2 July 1943. The U.S. was fully engaged in war on both the European and Pacific fronts. Pistols were in high demand. Colt shipped 2000 M1911A1 pistols that date to Springfield Armory in a general serial range of 950000-958000. There is no way to know which pistols were shipped on that date without a factory letter, becuase Colt had not shipped pistols in sequential order since 25 July 1942, in an effort to increase the rate of pistols being shipped. There were a lot of interesting things going on with Colt pistols at that time. Records seem to indicate there was a high rate of rejections. Records in the National Archives list several pistols in this serial range as being Unsatisfactory or Defective. A close examination of Colt pistols produced at this time shows many were factory reworked to correct problems prior to shipment. I believe there are indications tight tolerances led to problems, not only with interchangeability, but with basic function.
I know Johnny has a Colt pistol in the 952xxx serial range similar to one I have in the 948xxx range that has no Ordnance final inspection and no Ordnance Acceptance crossed cannons. Both pistols have several markings on top of the receivers which we think are probably additional factory repair/inspection marks. Johnny's pistol is interesting because it also shows external signs of factory repair beneath the original finish. My 948655 pistol is also interesting because it is documented in the National Archives as having been assigned to the USS Tisdale, a WWII Destroyer Escort that served in the Pacific. I purchased that pistol from a seller about 150 miles from where that ship was reported docked and stripped, as the ship was being decommissioned and was going to be scrapped.

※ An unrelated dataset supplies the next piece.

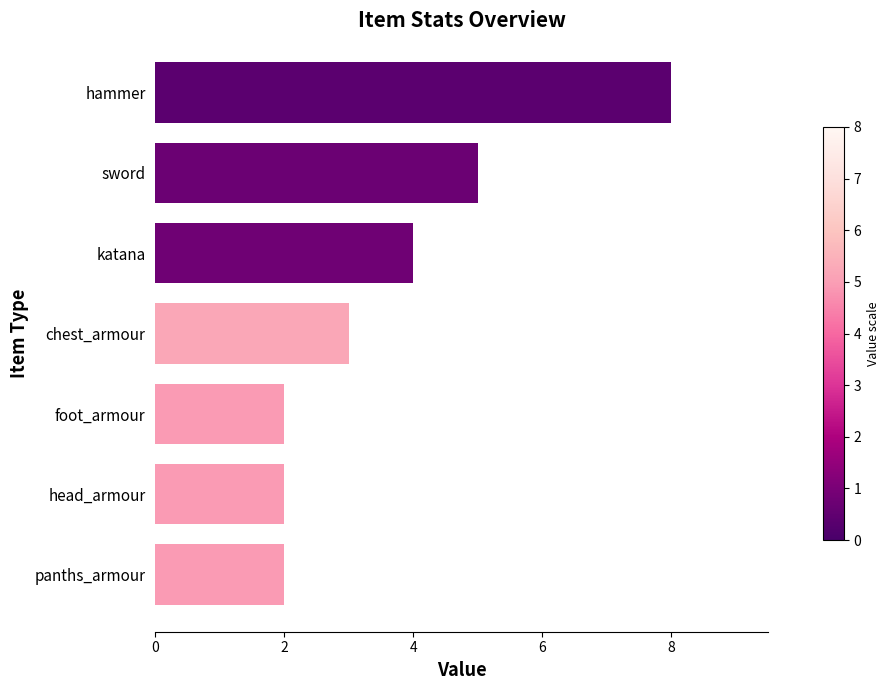

Which has a higher value, katana or chest_armour?

katana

I have 3 different pistols in the 950000-958000 serial range that have special factory-fitted barrels. The lugs were apprently long and had to be shortened. There are signs on some pistols where the lugs dragged along the recoil spring housing and scraped the surface before being shortened.
When I searched the SRS database a few years ago, I seem to recall finding about 30+/- pistols listed, mostly in the China, Burma, India threatre, as UNSAT or DEF. I have not had the opportunity to inspect one of the specific pistols listed in those records, and do not know anyone who has one of those original pistols to inspect. I don't even know for sure what was done with them when they were listed that way.

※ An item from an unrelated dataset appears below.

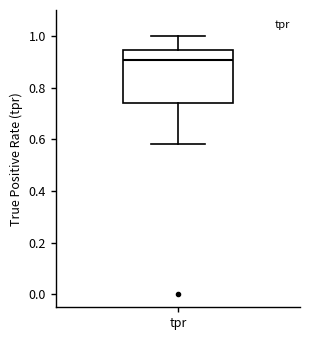

Transcribe this box plot: give where the median line is, the range the box spans, and where the two whiskers end, as read against the y-axis. The values are not printed on the chart, so give them approximately, as read against the axis.

median 0.90, box 0.74 to 0.94, whiskers 0.58 to 1.00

One of my pistols in the 957xxx serial range has what appears to be two different Crossed Cannons strikes (not a bounce). Perhaps the Ordnance Inspector wasn't satisfied with his first strike? I don't know. Or...perhaps a problem was detected prior to shipment, and the pistol was re-struck? I simply don't know.

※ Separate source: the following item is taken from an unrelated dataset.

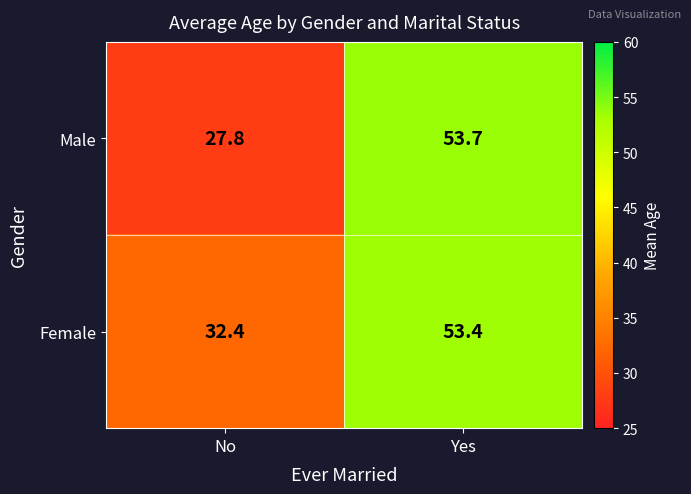

What is the sum of all Male values?

81.5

One of the most significant things about pistols in this serial range is that I believe they led to interchangeability being achieved by the end of 1943 or beginning of 1944. Mr. Clawson, after I spoke to him about these pistols, did some research and reported back that he found in the Ordnance records (he has) where the Pistol Committee recommended relaxing the tolerances, due to a high number of rejections and problems. That recommendation was made in the first part of November 1943. It would have taken a few months to document the rejections and related problems. We know Colt stopped numbering slides about the time of the 18 November 1943 shipment, in the 1138xxx range. I believe when the tolerances were relaxed, the fit was not tight enough to require matching and numbering the slides any longer. That explains why Colt stopped numbering slides then. Therefore, interchangeability was finally achieved. Sometimes it just takes a problem growing to a point where a change is implemented to correct another related problem like the inability to interchange parts between pistols.
Anyway, here are 4 pistols that may have been shipped 69 years ago today. I don't have factory letters on these specific pistols. All oriignal pistols in this serial range are difficult to find, IMO. They are very tight, and often difficult to disassemble and reassemble, due to tolerances and things just being off a bit here and there. These pistols appear to be original and unaltered.